Non ho mai viaggiato in bici, ma da sempre mi affascinano quei bikers intrepidi che ogni tanto si incontrano per strada, con enormi sacche montate sui lati, vestiti consumati e una bandierina che sventola indicandone la provenienza. E’ una delle figure che più mi trasmette il senso di Libertà! Li ho sempre ammirati con stima e simpatia.
Così da anni anch’io avevo in mente un viaggio in bicicletta, in solitaria, tranquillo. La ricerca e la scelta dell’itinerario non è stata difficile: lo storico Cammino di Santiago è tutto ciò che cercavo. Anzi, di più!

Meta di un particolare turismo religioso e non solo che viene compiuto a piedi, in bicicletta, a cavallo e comunque senza mezzi di locomozione a motore, camminando principalmente per strade di campagna con l’unica meta di giungere a Santiago de Compostela presso la tomba dell’Apostolo San Giacomo (Santiago).
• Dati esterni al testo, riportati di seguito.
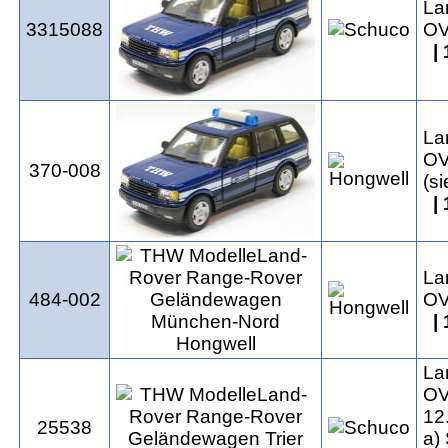
La
3315088
OV
| 
La
OV
370-008
(s
| 
La
484-002
OV
| 
La
OV
12
25538
a)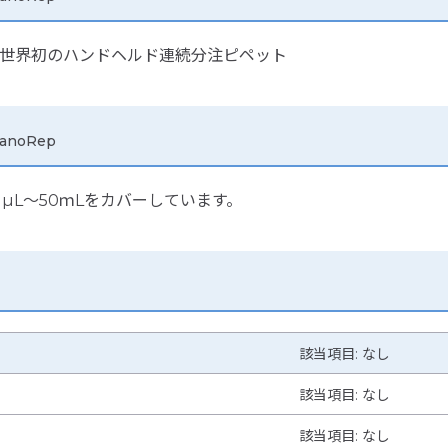
きる世界初のハンドヘルド連続分注ピペット
 NanoRep
1µL～50ｍLをカバーしています。
該当項目: なし
該当項目: なし
該当項目: なし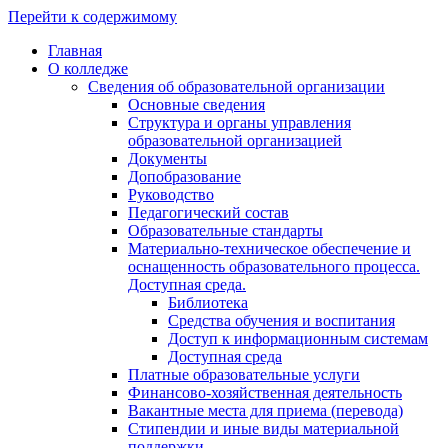
Перейти к содержимому
Главная
О колледже
Сведения об образовательной организации
Основные сведения
Структура и органы управления
образовательной организацией
Документы
Допобразование
Руководство
Педагогический состав
Образовательные стандарты
Материально-техническое обеспечение и
оснащенность образовательного процесса.
Доступная среда.
Библиотека
Средства обучения и воспитания
Доступ к информационным системам
Доступная среда
Платные образовательные услуги
Финансово-хозяйственная деятельность
Вакантные места для приема (перевода)
Стипендии и иные виды материальной
поддержки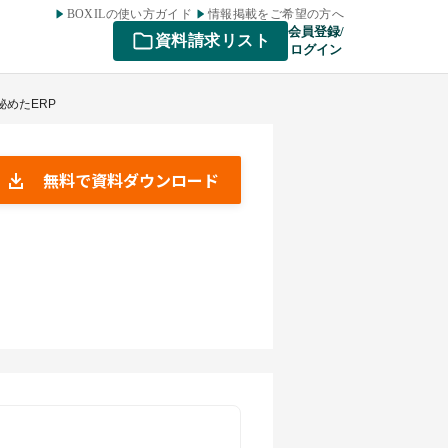
BOXILの使い方ガイド
情報掲載をご希望の方へ
会員登録/
資料請求リスト
ログイン
秘めたERP
無料で資料ダウンロード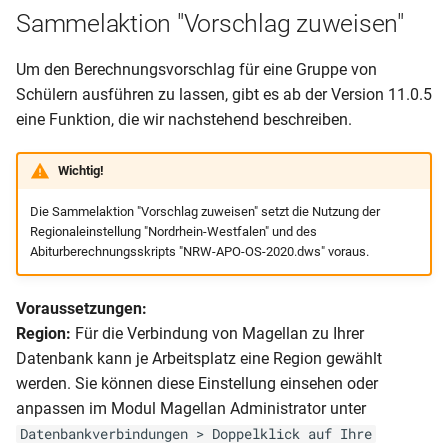
Sammelaktion "Vorschlag zuweisen"
Um den Berechnungsvorschlag für eine Gruppe von
Schülern ausführen zu lassen, gibt es ab der Version 11.0.5
eine Funktion, die wir nachstehend beschreiben.
Wichtig!
Die Sammelaktion "Vorschlag zuweisen" setzt die Nutzung der
Regionaleinstellung "Nordrhein-Westfalen" und des
Abiturberechnungsskripts "NRW-APO-OS-2020.dws" voraus.
Voraussetzungen:
Region:
Für die Verbindung von Magellan zu Ihrer
Datenbank kann je Arbeitsplatz eine Region gewählt
werden. Sie können diese Einstellung einsehen oder
anpassen im Modul Magellan Administrator unter
Datenbankverbindungen > Doppelklick auf Ihre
Andare per strade o semplici vie campestri significa misurarsi con l’inclemenza del clima, con la bellezza del paesaggio e con le sorprese che un uomo può incontrare nell’andare a piedi verso una meta lontana. Per questa ragione vanno subito fissate delle indicazioni precise: 1) Chi va al Cammino di Santiago non è un eroe e neppure una persona fisicamente dotata in modo particolare; 2) Il Cammino di Santiago non deve essere affrontato come un “c’ero anche io” (è praticato da migliaia di pellegrini all’anno); 3) Va tenuto presente che ci sono da percorrere non meno di 30 Km al giorno per molti giorni e che quindi occorre una certa preparazione fisica.

Io non sono credente, non percorrerò quindi questa strada per devozione, ricerca spirituale o penitenza verso un luogo considerato sacro. La percorrerò come “spettatore” e semplice viaggiatore, rispettando naturalmente la sua storia e la sua sacralità. Percorrerò questi 900 km in bicicletta, nell’arco di 15 giorni, senza seguire un programma di viaggio dettagliato. A differenza dei miei viaggi precedenti, questa volta ho deciso di non coinvolgere sponsor e partner: voglio dedicarmi al 100% all’Andare! Non assicuro infatti un aggiornamento costante del blog, che sarà comunque completato se non durante il viaggio in un secondo momento. La data di partenza è fissata per il 25 maggio. I prossimi giorni inserirò informazioni e dettagli sui preparativi, utili per altri viaggiatori interessati a questa avventura.